Sir John WALLOP, Knight

Born: ABT 1490, South Ockendon, Sussex, England

Died: 11 Jul 1551, Guisnes, Essex, England

Notes: Knight of the Garter.

Father: Stephen WALLOP

Mother: Dau. ASHLEY

¿Married 1: Elizabeth St. JOHN (C. Kildare)?

Married 2: Elizabeth HARLESTON (d. 1552) (dau. of Clement Harleston and Margaret Teye) 8 Jun 1529


English soldier and diplomatist, belonged to an old Hampshire family. Adopting the profession of arms, he commanded ships which took part in the war between England and France in 1513 and 1514.

After the French fleet had raised and burnt Brighton on the Sussex coast in 1513 in the reign of Henry VIII, Sir John Wallop was ordered by the King to carry out a reprisal raid. Sir John sailed with his fleet to Normandy with 800 men only, where he is reported to have burnt twenty-one towns and villages, and to have demolished several harbours, and all the French Ships in the Ports of Staples, Fraport. Ever since, the name Wallop has been synonymous with a beating or good hiding.

Later he served the King of Portugal against the Moors, and then he fought for his own sovereign in Ireland and in France.

In 1526 Wallop began his diplomatic career, being sent on an errand to Germany by Henry VIII, and from 1532 to 1541 he passed much of his time in Paris and elsewhere in France as the representative of the English king.
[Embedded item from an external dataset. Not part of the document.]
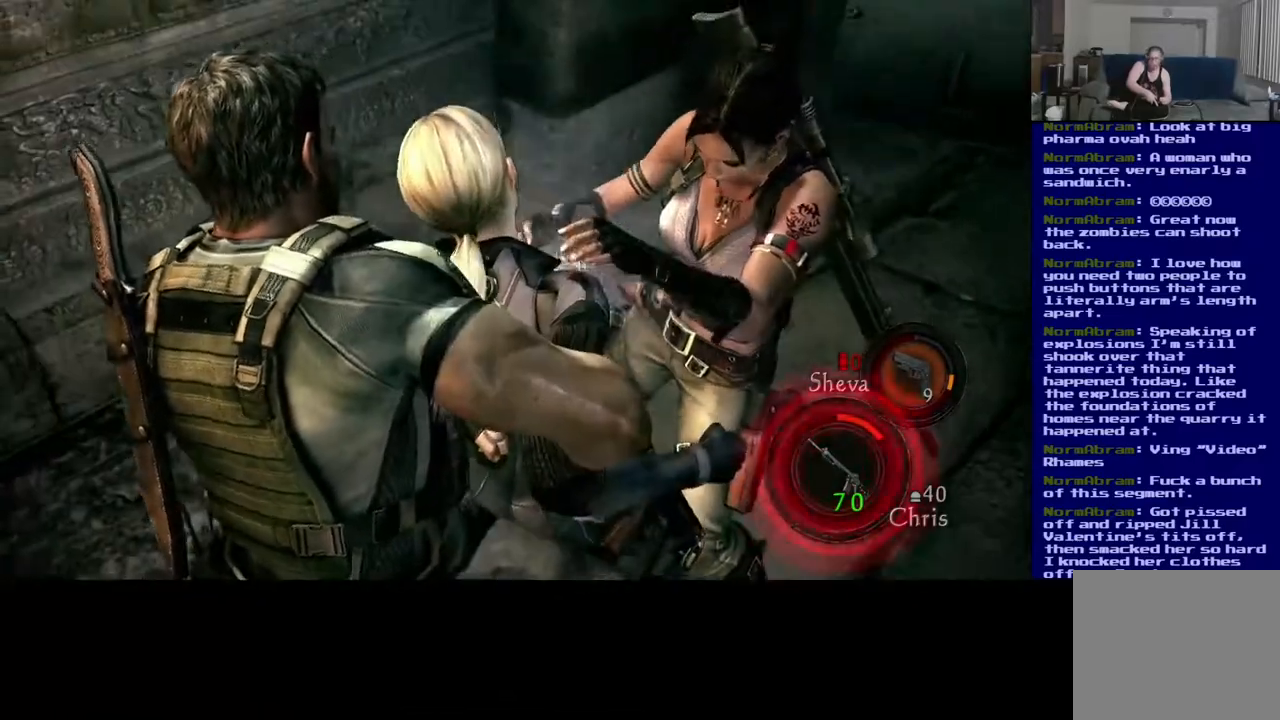
{"buttons": [], "left_stick": "center", "right_stick": "center", "events": [[17, "A", "up"], [117, "A", "down"], [183, "A", "up"], [283, "A", "down"], [333, "A", "up"], [433, "A", "down"], [500, "A", "up"]]}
He had married his second wife, Elizabeth Harleston, Harleston, or Harlesden, at Windsor, in 1529. She was the daughter of Clement Harlestone of Okinden (b. 1493 - d. 24 Oct 1544), Essex and Margaret Teye. Elizabeth was often with him in France and often traveled back and forth. In 1532, she was one of Anne Boleyn’s attendants when Anne, as Marquess of Pembroke, visited France with King Henry VIII. She was in the funeral process of Queen Jane Seymour in 1537. Her sister, Margaret Harlestone, married Roger Ascham.

The Priory of St Nicholas, Barlynch, was dissolved in Feb 1536, and by Jul 1537, John Berwick, the Prior had been assigned a pension of 20 marks. After the Dissolution the site was granted by the King to Sir John Wallop.

Henry spent the windfall from the sale of monastic lands on an expanded building and decoration programme centred in and around London. The French King's latest building projects, such as the decoration of the chateau of Chambord, were not the model for, but gave added impetus to, the work at Whitehall and the palace of Nonesuch. On occasions, Francois discussed Henry's building ideas with his Ambassador, Sir John Wallop, to whom he also gave a guided tour of his private gallery and baths at Fontainebleau. He offered to send Henry marble and the moulds for busts of several Roman emperors which he was expecting from Italy.

Wallop filled several other public positions, including that of lieutenant of Calais, before Jan 1541, when he was suddenly arrested on a charge of treason; his offence, however, was not serious and in the same year he was made captain of Guines.

His wife Elizabeth wrote on 8 Aug 1538 from Farleigh in Hampshire to Lady Lisle in Calais. She was obviously on intimate terms with the whole family and writes of Lady Lisle’s daughter, Anne Bassett, that “there is no doubt but she shall come to some great marriage”. She also refers to the Countess of Sussex’s recent miscarriage. Anne Bassett was at that time living in the Sussex household. In Mar 1541, when Lady Wallop was at their house in Calais, Sir John Wallop was placed under house arrest in England on vague charges stemming from the seizure of Lord Lisle’s papers in Calais the previous year. He was pardoned and released within a few weeks.

In 1543 he led a small force to help the Emperor Carlos V in his invasion of France, and he remained at his post at Guines until his death there. Sir John had no children by either of his wives.